REVIEW: A Girl and Her Dog: A Short Story- Sherry Perkins

A Girl and Her Dog: A Short Story Book Cover A Girl and Her Dog: A Short Story
Sherry Perkins
Science Fiction, Short Story
Independently Published
August 29, 2018
107

Taken from the arms of her mother, a girl is raised by a family so alien to her that she hardly knows how to describe them. Nor is she able to describe the longing she has to return home, to see again the mother she misses so desperately. When she is given the chance some twenty years later to do just that, she takes it, beginning a journey of unexpected joy and sadness. Her companion is her faithful dog, and someone with a surprising connection to her past. Together they learn that family is what you make it, and that love is more than a human emotion.

Reviewed by Linda Tonis

Member of the Paranormal Romance Guild Review Team

At the age of four or five Chrissie Parker was pulled out of her mother’s arms and taken away and even the police officer at the scene could do nothing to stop it.

 

Given a new name, Pannie and growing up in an environment totally different from the one she was born in, she was married to a man named Jaymes and after twenty years she asked him if he would let her return home to her mother, the woman she never forgot and missed terribly.

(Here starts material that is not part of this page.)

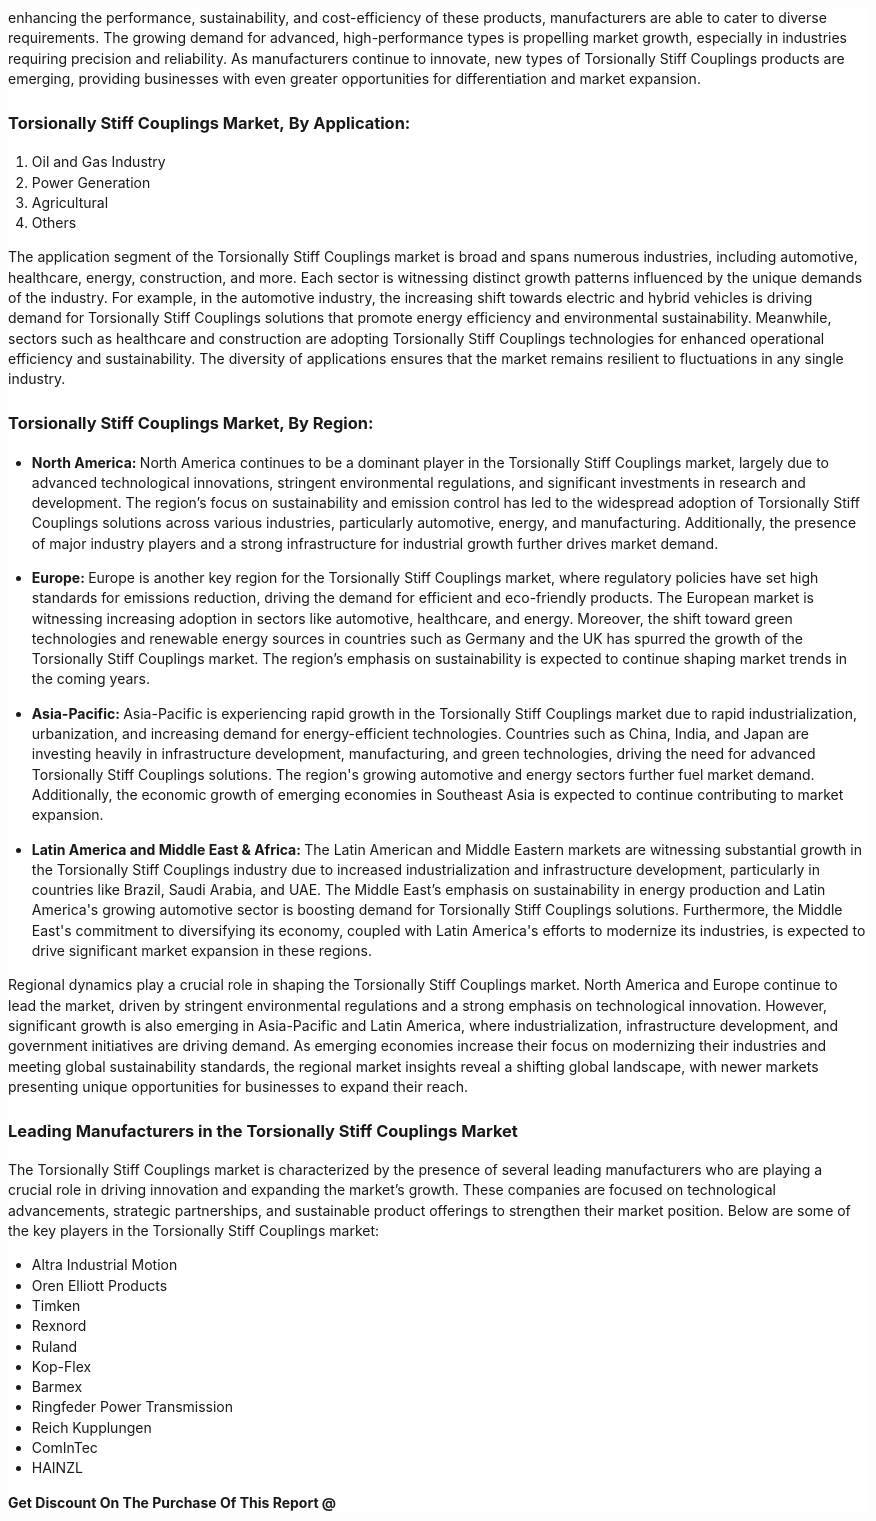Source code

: enhancing the performance, sustainability, and cost-efficiency of these products, manufacturers are able to cater to diverse requirements. The growing demand for advanced, high-performance types is propelling market growth, especially in industries requiring precision and reliability. As manufacturers continue to innovate, new types of Torsionally Stiff Couplings products are emerging, providing businesses with even greater opportunities for differentiation and market expansion.</p><h3>Torsionally Stiff Couplings Market,&nbsp;By Application:</h3><ol><li>Oil and Gas Industry<li> Power Generation<li> Agricultural<li> Others</li></ol><p>The application segment of the Torsionally Stiff Couplings market is broad and spans numerous industries, including automotive, healthcare, energy, construction, and more. Each sector is witnessing distinct growth patterns influenced by the unique demands of the industry. For example, in the automotive industry, the increasing shift towards electric and hybrid vehicles is driving demand for Torsionally Stiff Couplings solutions that promote energy efficiency and environmental sustainability. Meanwhile, sectors such as healthcare and construction are adopting Torsionally Stiff Couplings technologies for enhanced operational efficiency and sustainability. The diversity of applications ensures that the market remains resilient to fluctuations in any single industry.</p><h3>Torsionally Stiff Couplings Market, By Region:</h3><ul><li><p><strong>North America:&nbsp;</strong>North America continues to be a dominant player in the Torsionally Stiff Couplings market, largely due to advanced technological innovations, stringent environmental regulations, and significant investments in research and development. The region&rsquo;s focus on sustainability and emission control has led to the widespread adoption of Torsionally Stiff Couplings solutions across various industries, particularly automotive, energy, and manufacturing. Additionally, the presence of major industry players and a strong infrastructure for industrial growth further drives market demand.</p></li><li><p><strong><strong>Europe:&nbsp;</strong></strong>Europe is another key region for the Torsionally Stiff Couplings market, where regulatory policies have set high standards for emissions reduction, driving the demand for efficient and eco-friendly products. The European market is witnessing increasing adoption in sectors like automotive, healthcare, and energy. Moreover, the shift toward green technologies and renewable energy sources in countries such as Germany and the UK has spurred the growth of the Torsionally Stiff Couplings market. The region&rsquo;s emphasis on sustainability is expected to continue shaping market trends in the coming years.</p></li><li><p><strong><strong>Asia-Pacific:&nbsp;</strong></strong>Asia-Pacific is experiencing rapid growth in the Torsionally Stiff Couplings market due to rapid industrialization, urbanization, and increasing demand for energy-efficient technologies. Countries such as China, India, and Japan are investing heavily in infrastructure development, manufacturing, and green technologies, driving the need for advanced Torsionally Stiff Couplings solutions. The region's growing automotive and energy sectors further fuel market demand. Additionally, the economic growth of emerging economies in Southeast Asia is expected to continue contributing to market expansion.</p></li><li><p><strong><strong>Latin America and Middle East &amp; Africa:&nbsp;</strong></strong>The Latin American and Middle Eastern markets are witnessing substantial growth in the Torsionally Stiff Couplings industry due to increased industrialization and infrastructure development, particularly in countries like Brazil, Saudi Arabia, and UAE. The Middle East&rsquo;s emphasis on sustainability in energy production and Latin America's growing automotive sector is boosting demand for Torsionally Stiff Couplings solutions. Furthermore, the Middle East's commitment to diversifying its economy, coupled with Latin America's efforts to modernize its industries, is expected to drive significant market expansion in these regions.</p></li></ul><p>Regional dynamics play a crucial role in shaping the Torsionally Stiff Couplings market. North America and Europe continue to lead the market, driven by stringent environmental regulations and a strong emphasis on technological innovation. However, significant growth is also emerging in Asia-Pacific and Latin America, where industrialization, infrastructure development, and government initiatives are driving demand. As emerging economies increase their focus on modernizing their industries and meeting global sustainability standards, the regional market insights reveal a shifting global landscape, with newer markets presenting unique opportunities for businesses to expand their reach.</p><h3><strong>Leading Manufacturers in the Torsionally Stiff Couplings Market</strong></h3><p>The Torsionally Stiff Couplings market is characterized by the presence of several leading manufacturers who are playing a crucial role in driving innovation and expanding the market&rsquo;s growth. These companies are focused on technological advancements, strategic partnerships, and sustainable product offerings to strengthen their market position. Below are some of the key players in the Torsionally Stiff Couplings market:</p></div><div class="article-main__content" data-test-id="publishing-text-block"><ul><li><span class="">Altra Industrial Motion<li> Oren Elliott Products<li> Timken<li> Rexnord<li> Ruland<li> Kop-Flex<li> Barmex<li> Ringfeder Power Transmission<li> Reich Kupplungen<li> ComInTec<li> HAINZL</span></li></ul></div><div class="article-main__content" data-test-id="publishing-text-block"><p><span class="font-[700]"><strong>Get Discount On The Purchase Of This Report @</strong>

Since weakness was not acceptable in this strange society the only way for Jaymes to give her her freedom was to be rough with her while having sex so she would scream out which would justify his need to banish her for being weak. Although he had never been rough before he had to do so in order to allow her to return home which was a very caring act on his part.

 

It was a long journey home and with her dog beside her she finds herself stuck in a snowstorm freezing until a stranger she immediately recognizes saves her. Geoffrey Stewart was the policeman who tried and failed to save her as a child can he make up for it now some twenty years later.

 

Chrissie’s kidnapping changed many lives, the officer who couldn’t save her and lived with survivors guilt, Chrissie herself and her mother who never forgot her child. I have to admit that this was a very strange story, a story of starting over and finding yourself and yet it was a story I couldn’t put down until the end. Sometimes strange is exactly what we need and it kept my interest from beginning to end.